Once the pretty little yellow flowers appear, the peanut is beginning its most unusual stage. The flowers serve their typical reproductive purpose of pollination and fertilization, and, once fertilized, the flower stem begins to elongate and droop down toward the ground taking about ten days to reach the soil.
After perhaps a week, the tip begins to enlarge, becoming the shell and kernel, and it drills down into the soil. Below ground, the peanut then ripens and matures over two months or more before it is ready for harvest.
Harvesting is also a bit different. When the peanuts are fully ripened, before the frosts begin, the farmer must sever the root of the entire plant, lift each plant, shake the soil from around the roots, and invert the plant on top of the ground, leaving leaves down and roots up. The peanuts are exposed to the air and are allowed to dry in windrows for several days.
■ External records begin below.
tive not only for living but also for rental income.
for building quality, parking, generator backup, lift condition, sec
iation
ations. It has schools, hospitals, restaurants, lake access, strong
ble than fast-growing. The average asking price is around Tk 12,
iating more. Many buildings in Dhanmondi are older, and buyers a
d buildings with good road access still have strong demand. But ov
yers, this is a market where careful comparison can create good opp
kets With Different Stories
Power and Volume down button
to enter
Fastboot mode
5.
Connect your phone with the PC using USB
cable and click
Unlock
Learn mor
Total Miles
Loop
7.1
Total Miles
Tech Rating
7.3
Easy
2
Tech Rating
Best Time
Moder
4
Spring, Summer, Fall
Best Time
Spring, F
After curing above ground, the farmer uses another piece of equipment – a “combine” – goes along the windrow to remove the peanuts from the plant, store the nuts in a hopper on the combine, and return the plant to the windrow in the field.
Further curing and drying is needed before the peanut is ready for market.
Now, is it obvious at how many stages the poor peanut is susceptible to damage from too much rain? All along the way, the poor plant needs just the right amount of water to flourish and flower and set seed. But once the plant has “pegged” and set its nuts below ground, it is extremely vulnerable to damage or complete loss due to rain. And that’s what happened this year.
Which is to say, dear readers of this garden column, cherish your peanut butter this year, rejoice in your deep-frying peanut oil, be thankful for your boiled peanuts. Above all, remember where your food comes from, consider the struggling farmer who brought it to you, and spare a thought for the very many who will have lost their crop – your crop – this year.